Sendo ainda mais duro, Piero fez uma analogia dizendo que o INMA, ao invés de se somar ao museu, está, ao contrário, se apropriando de todo seu patrimônio e até mesmo de seu nome, “como um convidado que rouba os bens da casa que lhe acolhe, depois rouba-lhe a própria casa, e que tenta disfarçar o crime assumindo o próprio nome de seu anfitrião”.

 

Memorial, Rio Timbuí e epidemia de eucaliptos

Muito oportuno que, em meio a essa luta de reinstitucionalização do Museu, estejam sendo reiniciados também movimentos de resgatar a atuação do Mello Leitão junto à melhoria da qualidade de vida das comunidades do entorno.
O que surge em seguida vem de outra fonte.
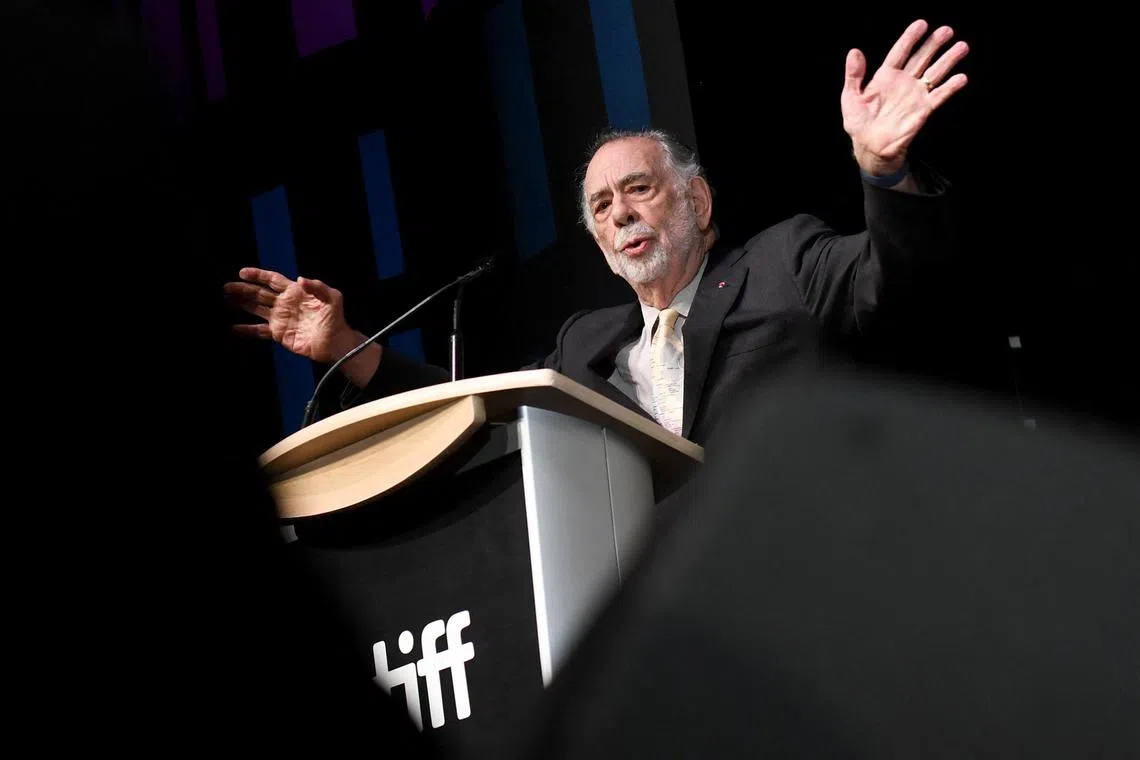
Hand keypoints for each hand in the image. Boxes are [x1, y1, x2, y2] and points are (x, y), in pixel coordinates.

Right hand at [224, 268, 355, 363]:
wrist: (335, 342)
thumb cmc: (335, 318)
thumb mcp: (332, 297)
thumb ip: (318, 286)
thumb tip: (300, 279)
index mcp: (295, 292)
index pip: (273, 280)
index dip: (258, 275)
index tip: (242, 272)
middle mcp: (285, 303)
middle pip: (260, 293)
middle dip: (243, 289)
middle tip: (227, 286)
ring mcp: (280, 318)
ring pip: (256, 308)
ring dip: (242, 303)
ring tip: (226, 299)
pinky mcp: (279, 334)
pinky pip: (260, 330)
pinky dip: (247, 329)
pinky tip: (234, 327)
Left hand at [842, 19, 968, 175]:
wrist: (869, 146)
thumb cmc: (858, 122)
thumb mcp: (850, 97)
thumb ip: (854, 75)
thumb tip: (854, 52)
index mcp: (885, 76)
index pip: (900, 52)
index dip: (910, 38)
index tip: (922, 24)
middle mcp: (903, 82)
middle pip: (922, 58)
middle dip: (934, 44)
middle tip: (947, 30)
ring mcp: (915, 94)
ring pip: (934, 73)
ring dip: (948, 60)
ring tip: (962, 46)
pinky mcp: (923, 109)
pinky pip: (939, 95)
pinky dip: (950, 87)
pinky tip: (961, 77)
O produtor cultural Rogério Dalmonch revelou três grandes missões que assumiu junto da família do naturalista e dos funcionários do Museu. ”Nossa grande briga depois do centenário é implantar o Memorial Augusto Ruschi aqui dentro. Essa batalha nós vamos abraçar como abraçamos o centenário. E o primeiro passo é fazer o tombamento da casa”, afirma.

A revitalização do Rio Timbuí, que corta o Museu, e a educação ambiental junto às comunidades rurais do município também estão no topo de prioridades. “O Rio Timbuí precisa de muito cuidado e eu acredito que o museu tem que levantar essa bandeira. Tem que ser o propulsor dessa reviravolta dessa salvação do rio. E precisa contar com a comunidade”, convida.

“A gente precisa ir pro interior, pras comunidades. A epidemia do eucalipto tomou de Santa Teresa e quem não tem conhecimento da catástrofe que significa isso, se rende. A gente sabe da árdua labuta do trabalhador rural, mas a gente tem condições de propor caminhos pra reverter esse quadro”, afirmou.